The NCC was a young organization when we sent official observers to the Second Vatican Council in the early 1960s. We rejoiced when Vatican II’s wide-ranging agenda on the Roman Catholic Church in the modern world included a strong affirmation of brothers and sisters in other churches.

In the decades since Vatican II, many links have developed among the National Council of Churches, our member churches, the National Conference of Catholic Bishops and agencies of the Roman Catholic Church. We have worked side by side on issues of poverty, civil rights, refugee and immigration matters and in many other areas in which human dignity is at stake. We have gotten to know one another through this work and through years of formal theological dialogue. Several member communions also have invested significant energy in bilateral dialogues with the Catholic Church.

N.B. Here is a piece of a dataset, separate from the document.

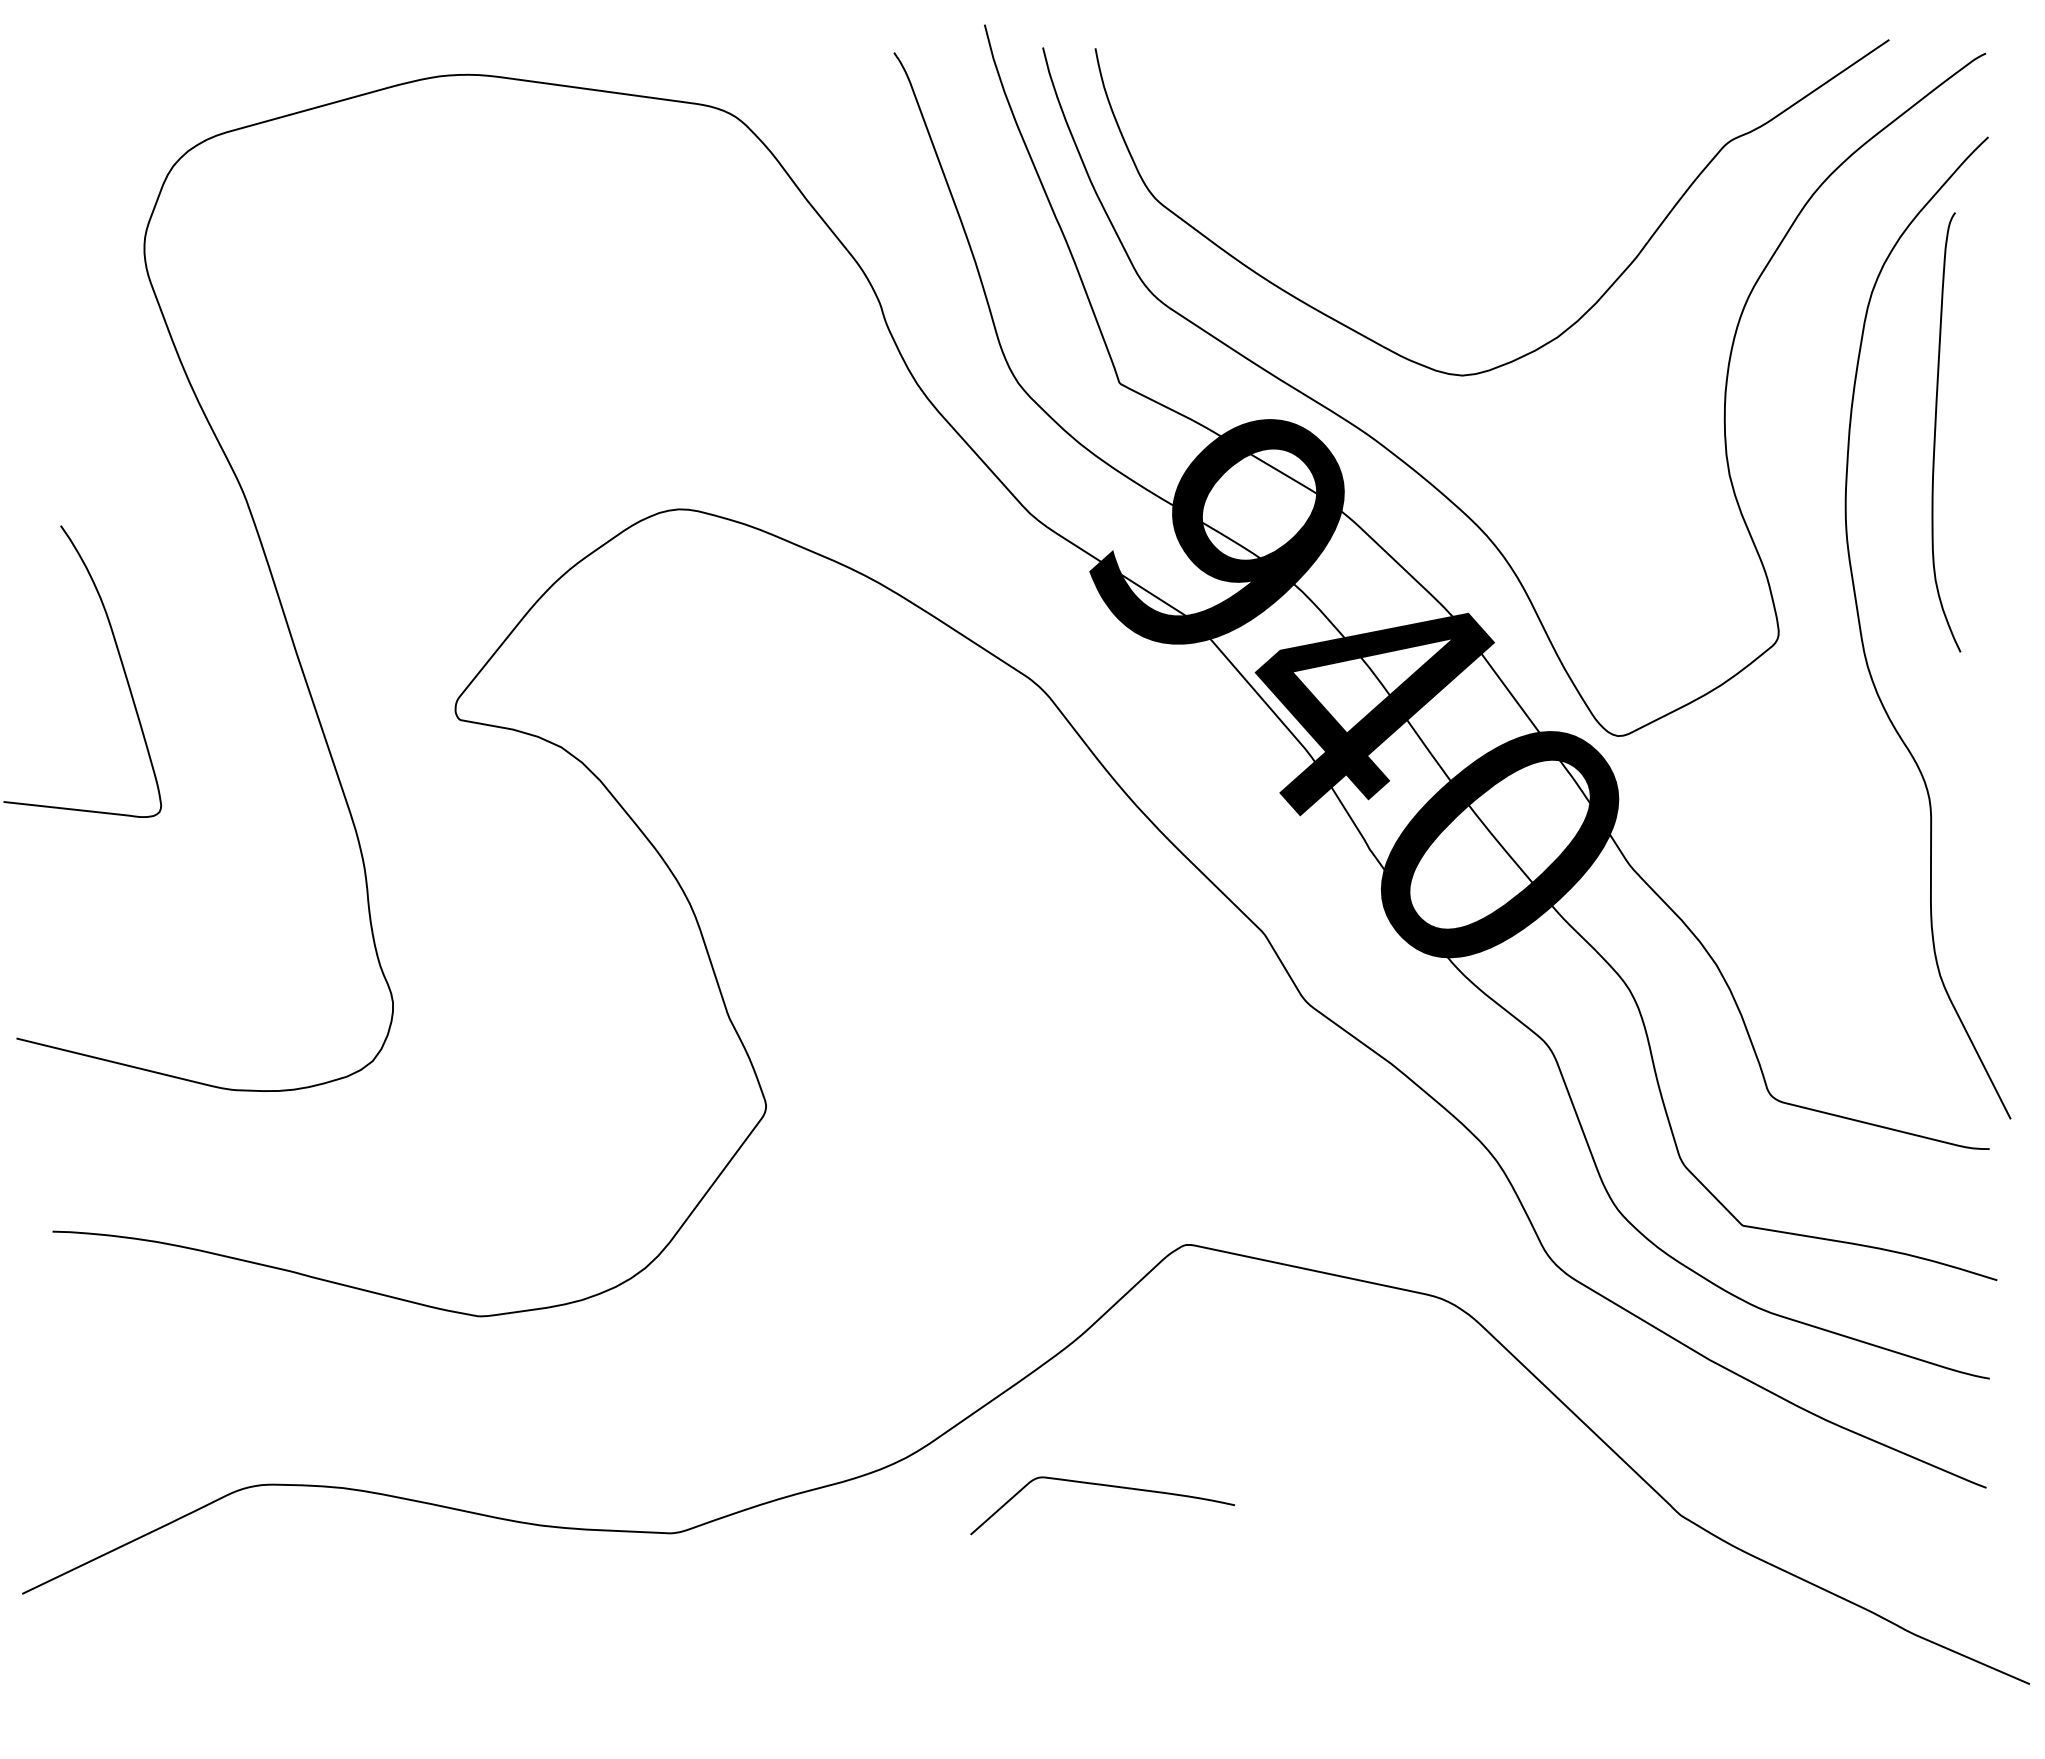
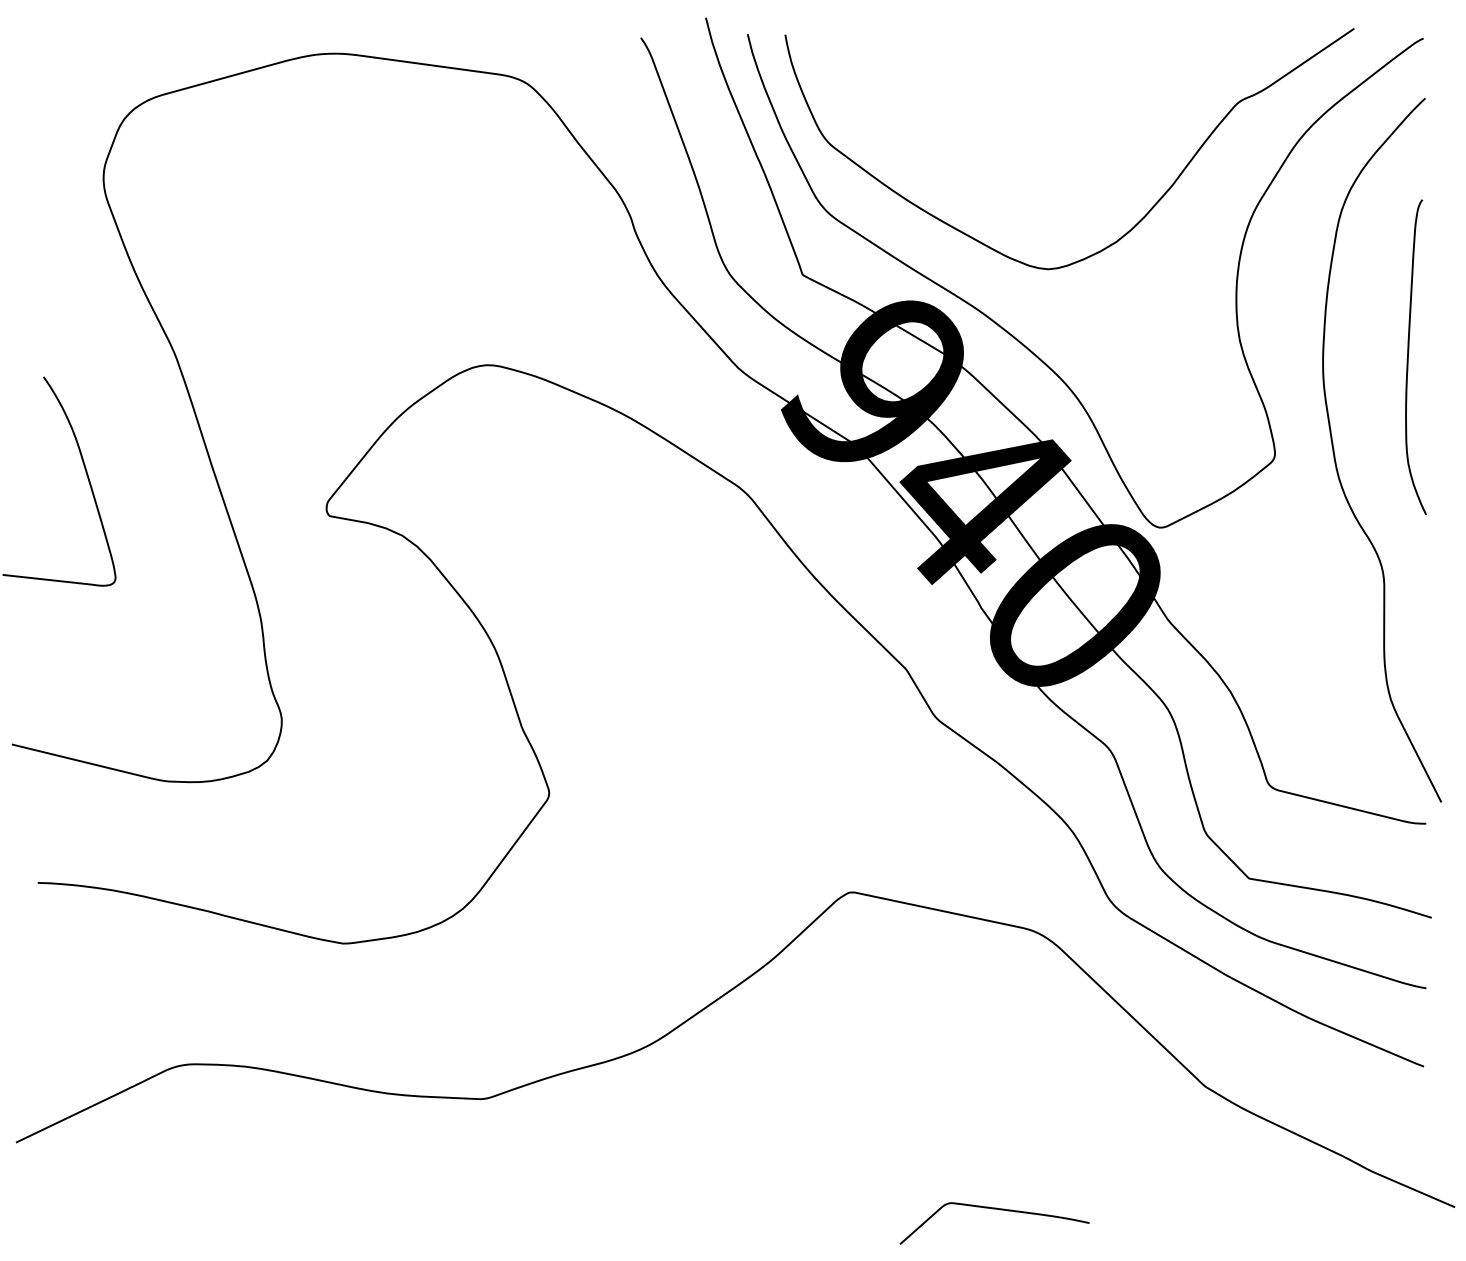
curve: (1936, 429) -> (1408, 355), moved
curve: (1105, 1486) -> (996, 1209), moved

Our approach to dialogue with fellow Christians and with persons of other faiths is founded on the two-part principle that we must remain true to our own identity and respect the right of others to define themselves. Secure in that identity, we can truly engage each other and find ways together to serve the world in which we live. That is a far cry from the “religious relativism” cited in the Vatican statement. Vatican characterization of the Catholic Church as the “mother” to Protestant churches also affects our dialogue. While the term “mother church” is perhaps accurate historically, the fact is that children grow up. Then new relationships need to be established on the basis of equality and our mutual belonging to the one body of Christ. It may be best to refer to each other as “colleagues in Christ.”

NCC member churches are yearning for fuller relationships with other churches, including the Catholic Church, that better express this collegiality. An exciting vision of what we could do together on major national issues has even prompted a willingness on the part of National Council of Churches members to give up our 50-year-old organization if a broader body can be formed. This hope for the new millennium is one that we hold dear. We do not wish to see it dimmed by current controversy. This is not the moment for an angry response, not the moment to turn our backs on ecumenical partners. It may well be the time for more intense dialogue on the nature of our relationship. I, for one, would welcome that.